## ACTIVITY
A faithful copy of the entries is needed, one that leaves out the pictures.

═══ MATERIAL SUPPLIED

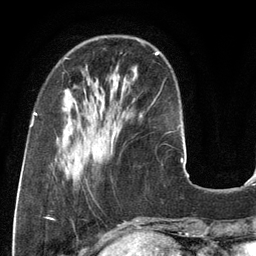
Breast MRI (dynamic contrast-enhanced), one axial slice; position 37 of 134 along the scan axis; cropped to one breast; dynamic contrast-enhanced series, time point 2 of 6 at this slice position (early post-contrast); 3 T; TE 2.8 ms, TR 6.9 ms; 256 × 256 image matrix. Female patient.
Annotated regions visible in this slice (semi-automatically segmented with operator editing):
- enhancing-tissue mask used for the functional tumour volume (all voxels passing the contrast-enhancement thresholds inside the analysis volume; usually the tumour): bounding box (x1, y1, x2, y2) in pixels: (152, 52, 159, 104)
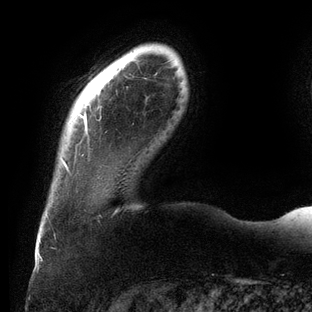
Breast MRI (dynamic contrast-enhanced), one axial slice; cropped to one breast; dynamic contrast-enhanced series, time point 2 of 6 at this slice position (early post-contrast); 3 T; TE 2.7 ms, TR 6.5 ms; 1.2 mm slice thickness; 312 × 312 image matrix. Female patient.
Structures marked on this image (semi-automatic segmentation, software-assisted and operator-edited):
- enhancing-tissue mask used for the functional tumour volume (all voxels passing the contrast-enhancement thresholds inside the analysis volume; usually the tumour): bounding box (x1, y1, x2, y2) in pixels: (62, 106, 102, 172)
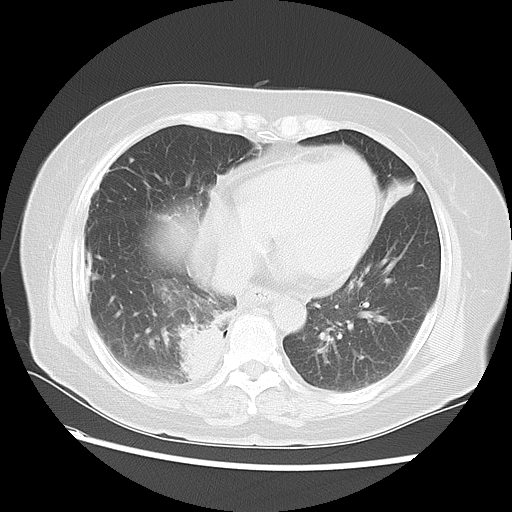
Chest CT, one axial slice; slice 23 of 57 in the series (ordered by position); reconstruction kernel LUNG; 120 kVp; lung window (W 1500 / L -600 HU); 5 mm slice thickness; 512 × 512 image matrix, field of view 350 × 350 mm. Female patient, age 69 years. From the clinical record (not read from this slice): clinical TNM (as recorded): T2 N1 M1a.
Outlined on this slice (rectangle marked by the reading radiologist):
- lung tumour (recorded histology: adenocarcinoma): bounding box [x1, y1, x2, y2] px = [170, 319, 229, 385]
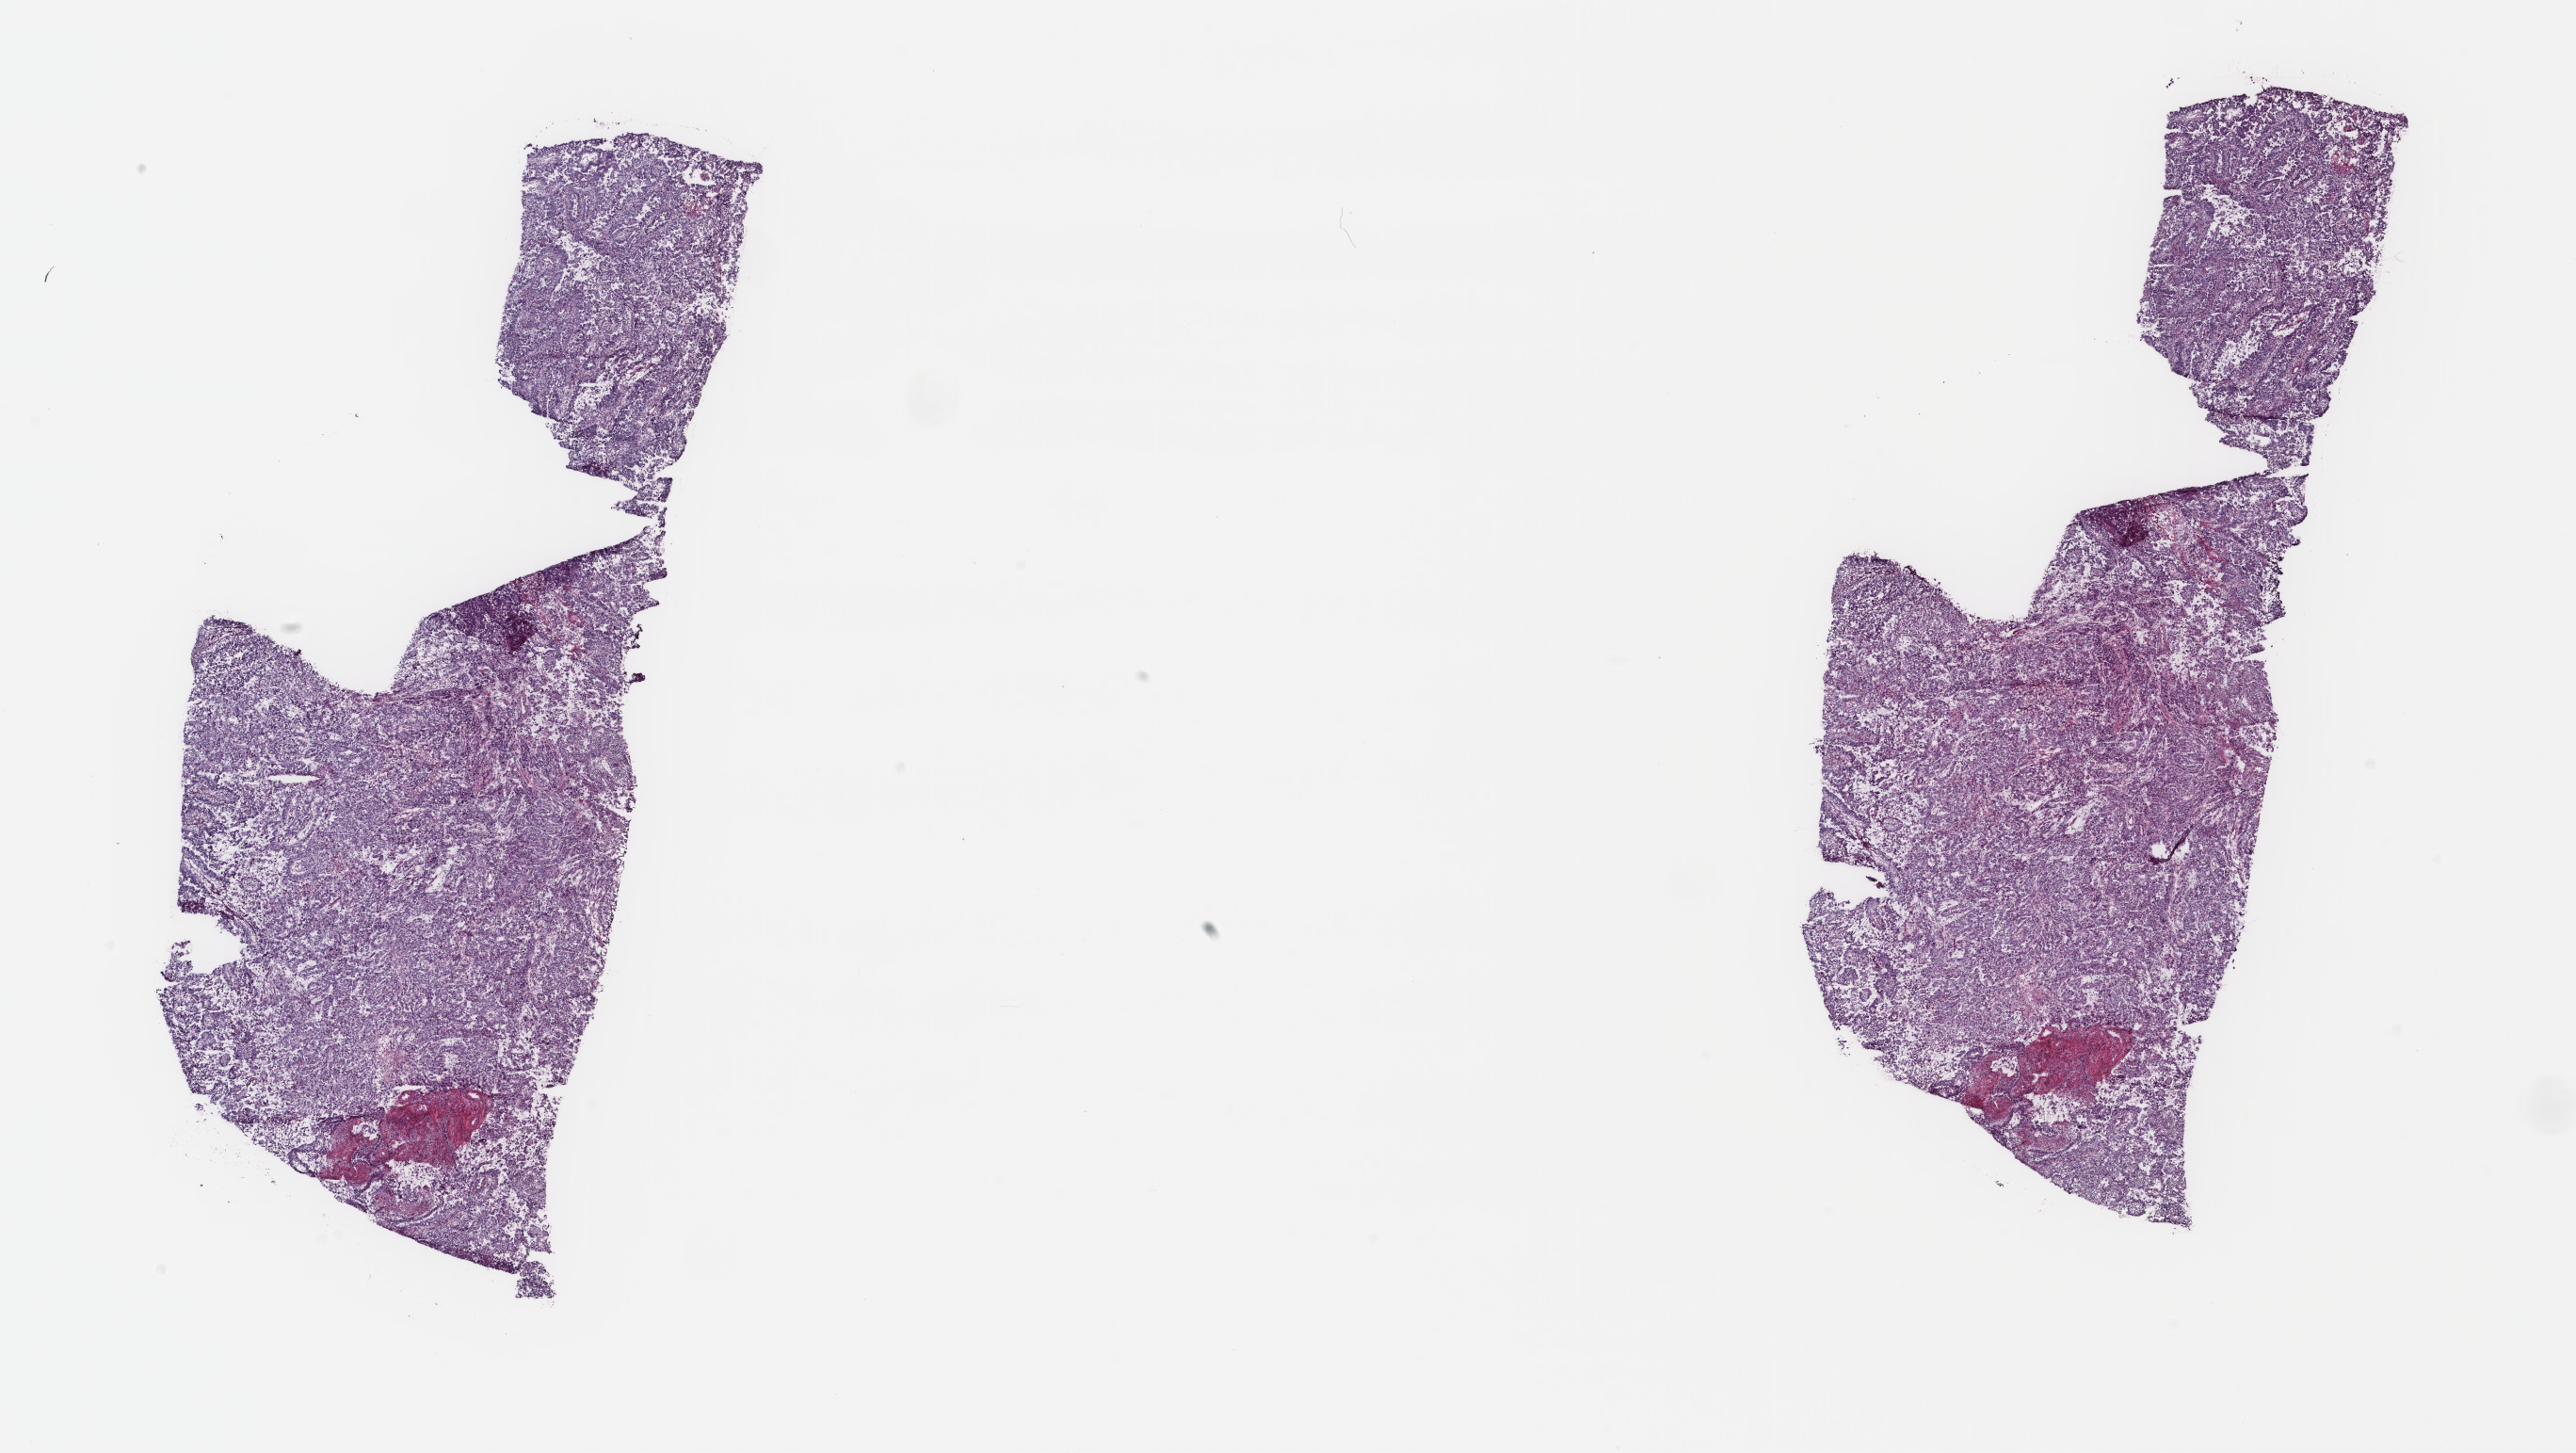
Digitized H&E tissue section (whole slide), shown as a low-resolution overview of the whole scanned area (about 21.7 x 12.2 mm), frozen section from the top of the tissue portion, sample: primary tumour, uterus. Patient: female, age at initial diagnosis 57 years. Histologic grade: G3 (poorly differentiated). Slide review estimates, as recorded: tumour cells 90%, tumour nuclei 95%, normal cells 5%, stromal cells 2%, necrosis 3%. Infiltration values recorded for this section: lymphocyte infiltration 2%, monocyte infiltration 0%, neutrophil infiltration 0%.
* histologic diagnosis: Papillary serous cystadenocarcinoma (endometrium)
* FIGO stage: IIIC2
* lymph nodes positive (case pathology): 3 of 17 examined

══════

## OUTPUT
Breast MRI (dynamic contrast-enhanced), one axial slice; position 37 of 134 along the scan axis; cropped to one breast; dynamic contrast-enhanced series, time point 2 of 6 at this slice position (early post-contrast); 3 T; TE 2.8 ms, TR 6.9 ms; 256 × 256 image matrix. Female patient.
Annotated regions visible in this slice (semi-automatically segmented with operator editing):
- enhancing-tissue mask used for the functional tumour volume (all voxels passing the contrast-enhancement thresholds inside the analysis volume; usually the tumour): bounding box (x1, y1, x2, y2) in pixels: (152, 52, 159, 104)
Breast MRI (dynamic contrast-enhanced), one axial slice; cropped to one breast; dynamic contrast-enhanced series, time point 2 of 6 at this slice position (early post-contrast); 3 T; TE 2.7 ms, TR 6.5 ms; 1.2 mm slice thickness; 312 × 312 image matrix. Female patient.
Structures marked on this image (semi-automatic segmentation, software-assisted and operator-edited):
- enhancing-tissue mask used for the functional tumour volume (all voxels passing the contrast-enhancement thresholds inside the analysis volume; usually the tumour): bounding box (x1, y1, x2, y2) in pixels: (62, 106, 102, 172)
Chest CT, one axial slice; slice 23 of 57 in the series (ordered by position); reconstruction kernel LUNG; 120 kVp; lung window (W 1500 / L -600 HU); 5 mm slice thickness; 512 × 512 image matrix, field of view 350 × 350 mm. Female patient, age 69 years. From the clinical record (not read from this slice): clinical TNM (as recorded): T2 N1 M1a.
Outlined on this slice (rectangle marked by the reading radiologist):
- lung tumour (recorded histology: adenocarcinoma): bounding box [x1, y1, x2, y2] px = [170, 319, 229, 385]
Digitized H&E tissue section (whole slide), shown as a low-resolution overview of the whole scanned area (about 21.7 x 12.2 mm), frozen section from the top of the tissue portion, sample: primary tumour, uterus. Patient: female, age at initial diagnosis 57 years. Histologic grade: G3 (poorly differentiated). Slide review estimates, as recorded: tumour cells 90%, tumour nuclei 95%, normal cells 5%, stromal cells 2%, necrosis 3%. Infiltration values recorded for this section: lymphocyte infiltration 2%, monocyte infiltration 0%, neutrophil infiltration 0%.
* histologic diagnosis: Papillary serous cystadenocarcinoma (endometrium)
* FIGO stage: IIIC2
* lymph nodes positive (case pathology): 3 of 17 examined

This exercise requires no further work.